Mayor Antonio Villaraigosa escaped an alcoholic father, a tattooed, misspent youth and hard-bitten circumstances to rule the second-largest city in the U.S. He rarely tires of telling us so. And it may or may not be true.
Since long before he was elected, some in the L.A. blogosphere have made regular sport of tearing apart the former Tony Villar's self-mythologized autbiography - the one he now trots out at every photo-op and inspirational-speech event he can.
Yesterday, the Daily News ran a fascinating psychographic profile of the former Tony Villar Jr. that tears apart the mayor's image in some detail - Villaraigosa was not the son of a single mom for long (his mother remarried), his father was not a monster, according to Antonio Villar Sr.'s second family, and his half-brother-by-the-same-name wishes he's knock off saying otherwise.
The piece by Tony Castro pretty much eviscerates Antonio Villaraigosa's self-made myths, details the mayor's body-building and teeth-bleaching regimen, and even trots out a "narcissism expert" to explain the Mayor's rosy and too-oft-told account of his own life:
In June, The Jewish Journal of Greater Los Angeles reported that retired Sherman Oaks teacher Herman Katz had grown "weary" of the yarn Villaraigosa has often told of how Katz dramatically turned his life around while the teenage Villar was struggling at Roosevelt High School in Boyle Heights - almost making it seem as if Katz had become his surrogate father, paving his course to eventual political stardom.
It wasn't that Katz hadn't taken an interest in young Villar. But the way Villaraigosa had built up the relationship - introducing him during his inaugural spectacle in 2005 in glowing, almost familial terms - may have made it seem more than it was.
"It wasn't a `this-kid-could-be-mayor-one-day' type of thing," Katz told The Journal. "It just so happened that this was at a time when he needed somebody who showed a little interest, who would give him the encouragement, and that's what it really was.
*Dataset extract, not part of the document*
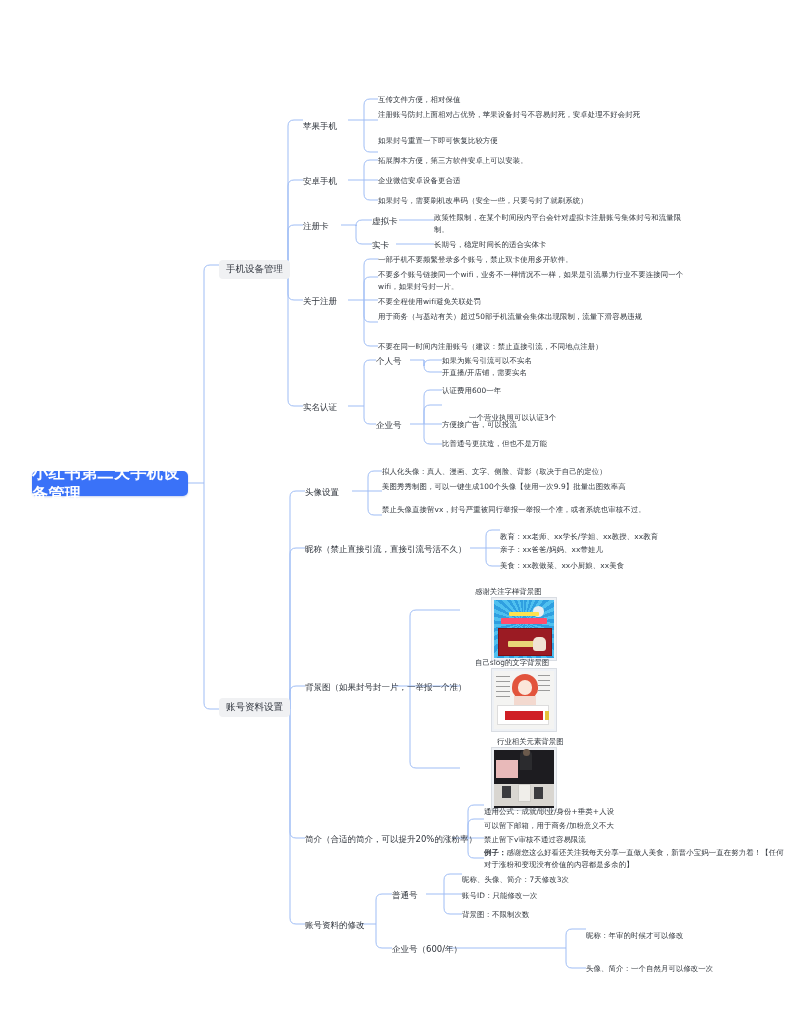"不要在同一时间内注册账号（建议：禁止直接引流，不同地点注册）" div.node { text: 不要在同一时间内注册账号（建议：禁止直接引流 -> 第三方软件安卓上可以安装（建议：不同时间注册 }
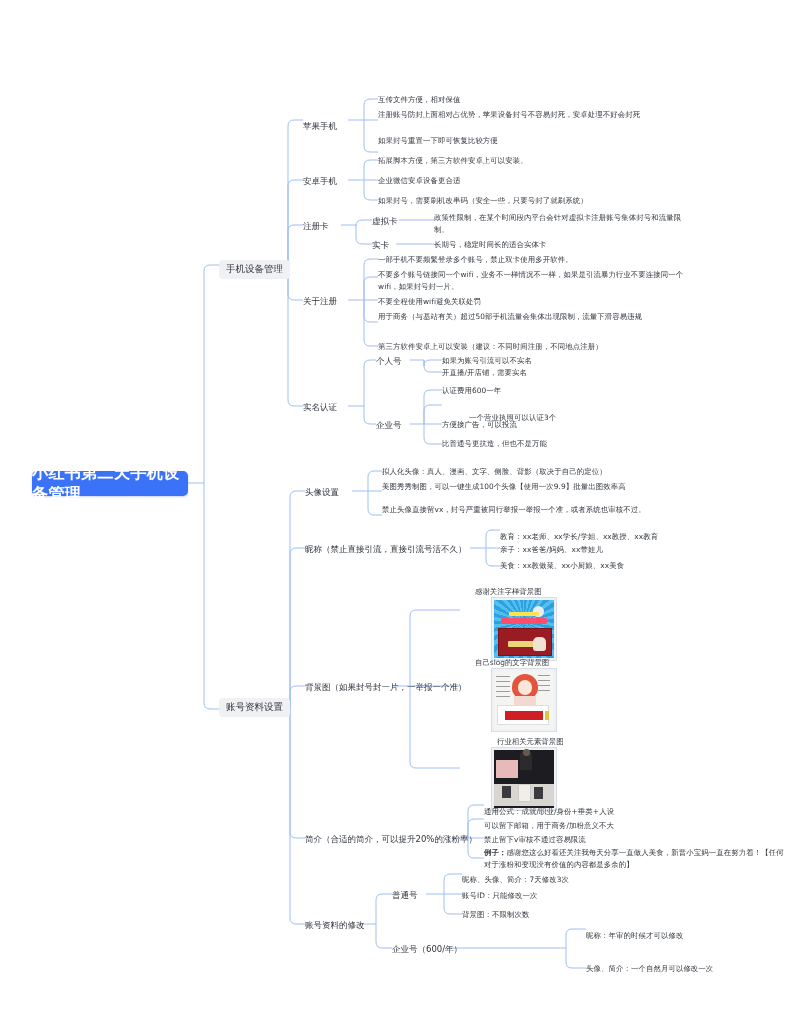"小红书第二天手机设备管理" .root { font-size: 16px -> 10px }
"This story is important because it shows people how important an educator can be when you don't even realize it. You never know how you're going to affect a kid."
In fairness to the mayor, experts say, everyone is subject to what W. Keith Campbell, associate professor of psychology at the University of Georgia and a "narcissism expert," calls "memory distortion."
"It's a self-enhancing direction in which people destroy the past to make themselves look better," Campbell said. "I don't know if it's the politician doing it or handlers doing it because they know it creates a good story."
Look for this all to be revisited in even more scrupulous detail. the second Villaraigosa inevitably announces his candidacy for higher office.